Amazon is currently in the middle of one of its history’s most significant mass layoffs. The e-commerce giant plans to terminate about 10,000 people by 2023 and refocus finances and efforts away from the hardware division. The Alexa team at Amazon, responsible for not only the voice assistant but the devices as well, is one of the hardest hit divisions, with more than half of all employees in the vertical either being reassigned or terminated.

Amazon will be losing about $10 billion this year because of Alexa. Alexa, a pet project by Jeff Bezos, was one of the best voice assistants launched almost a decade ago. However, Amazon, like Google, hasn’t been able to monetize its voice assistant services in any meaningful way.

Moreover, the intelligent assistant takes up a lot of space and computing power in Amazon’s server. With each passing year, it was becoming difficult for Amazon to justify the area that that program takes up on its servers and the amount of computing power it occupies.

This happened even though Amazon could place Alexa in several devices and hardware that were not the Echo speakers. Also, Alexa’s Echo line is among the “best-selling items on Amazon.” However, most of the devices are sold at cost.” The plan with Alexa was for Amazon to want to make money when people use the devices, not when they buy bought them. This has colossally backfired on the e-commerce giant.

# [Data excerpt]
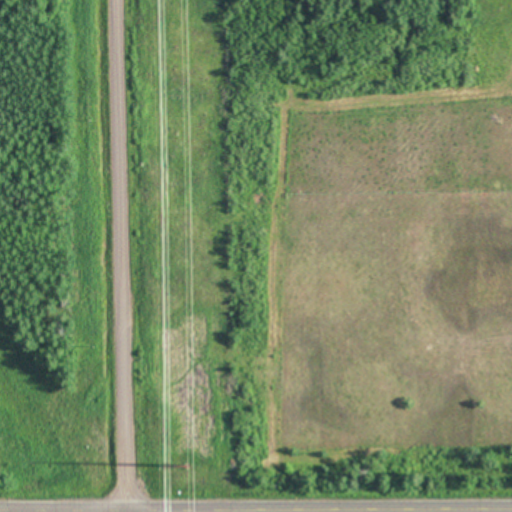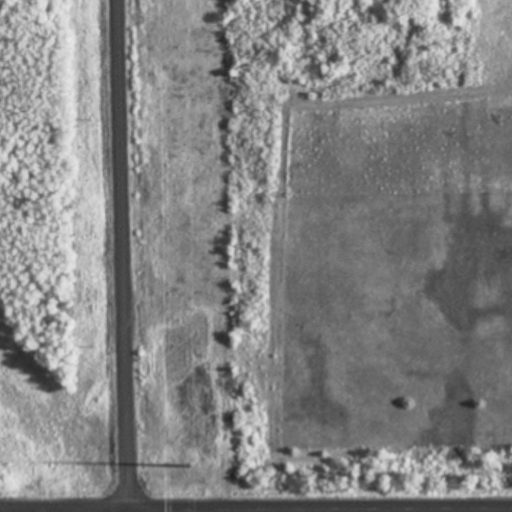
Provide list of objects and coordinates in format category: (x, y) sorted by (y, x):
road: (122, 254)
power tower: (187, 465)
road: (255, 507)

# [Problems to work on]
[1] Using the article on Amazon's Alexa losses, decide whether each statement agrees with it. Answer yes or no for each, and quote the deciding words exactly. (a) Amazon plans to cut about 10,000 jobs by 2023. (b) Amazon has found a meaningful way to make money from its voice assistant services. (c) Alexa launched roughly twenty years ago.
[2] Extend the article on Amazon's Alexa losses past its final sentence.
The material plays no part in what comes next.

# [Exercise results]
[1]
(a) Yes: "The e-commerce giant plans to terminate about 10,000 people by 2023"
(b) No: "hasn’t been able to monetize its voice assistant services in any meaningful way"
(c) No: "launched almost a decade ago"

[2]
According to a report by Business Insider, the Alexa division and Prime Video lost about $3 billion in just the first quarter of 2022, with a vast majority of the losses coming from the Alexa division. As we said, the hardware team will lose about $10 billion this year.

The Alexa division has been trying to turn around the monetization of assistance services for years. An all-hands crisis meeting took place in 2019 to try to turn the monetization problem around, but that was futile.

As a result, Amazon stopped hiring people for the Alexa division in late 2019. Bezos, too started to lose interest in his pet project around 2020. Bezos’ successor as Amazon’s CEO, Andy Jassy, is also not interested in protecting Alexa.

Jassy has claimed that the company still has “conviction in pursuing” Alexa, but that’s after making significant cuts to the Alexa team. However, the Alexa division believes that there is no clear directive for devices in the future and that since the hardware isn’t profitable, there’s no clear incentive to stay in that direction.